Exercise brief.
Return every line of text in the material below unchanged, leaving out the pictures.

BEGIN Dataset entries

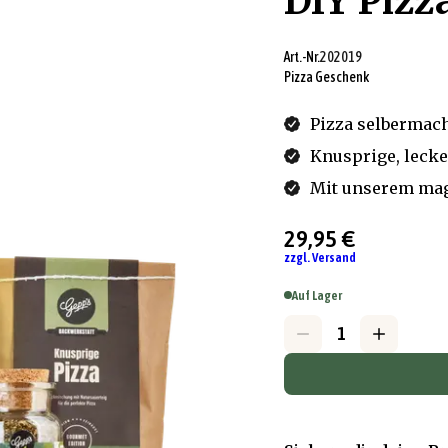
DIY Pizz
Art.-Nr.
202019
Pizza Geschenk
Pizza selbermac
Knusprige, lecke
Mit unserem ma
29,95 €
zzgl. Versand
Auf Lager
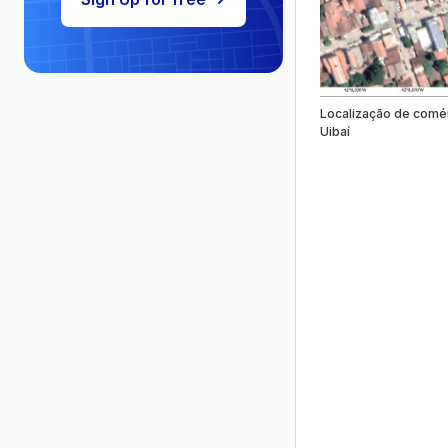
Localização de comé
Uibaí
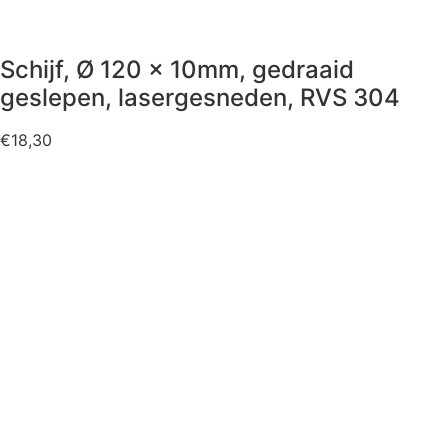
Schijf, Ø 120 x 10mm, gedraaid
geslepen, lasergesneden, RVS 304
€
18,30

END Dataset entries

Output of the exercise.
DIY Pizz
Art.-Nr.
202019
Pizza Geschenk
Pizza selbermac
Knusprige, lecke
Mit unserem ma
29,95 €
zzgl. Versand
Auf Lager
Localização de comé
Uibaí
Schijf, Ø 120 x 10mm, gedraaid
geslepen, lasergesneden, RVS 304
€
18,30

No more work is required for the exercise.